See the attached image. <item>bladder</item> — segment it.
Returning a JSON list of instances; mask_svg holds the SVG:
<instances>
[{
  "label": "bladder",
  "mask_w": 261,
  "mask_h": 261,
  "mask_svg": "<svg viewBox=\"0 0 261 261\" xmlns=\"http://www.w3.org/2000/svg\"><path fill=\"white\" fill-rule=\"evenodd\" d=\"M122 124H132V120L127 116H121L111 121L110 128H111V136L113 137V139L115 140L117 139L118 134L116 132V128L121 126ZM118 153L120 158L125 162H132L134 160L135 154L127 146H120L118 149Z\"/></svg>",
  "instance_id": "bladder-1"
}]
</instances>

Stated exercise:
Can you quote every line of the item above, character for character?

The solution:
See the attached image. <item>bladder</item> — segment it.
Returning a JSON list of instances; mask_svg holds the SVG:
<instances>
[{
  "label": "bladder",
  "mask_w": 261,
  "mask_h": 261,
  "mask_svg": "<svg viewBox=\"0 0 261 261\" xmlns=\"http://www.w3.org/2000/svg\"><path fill=\"white\" fill-rule=\"evenodd\" d=\"M122 124H132V120L127 116H121L111 121L110 128H111V136L113 137V139L115 140L117 139L118 134L116 132V128L121 126ZM118 153L120 158L125 162H132L134 160L135 154L127 146H120L118 149Z\"/></svg>",
  "instance_id": "bladder-1"
}]
</instances>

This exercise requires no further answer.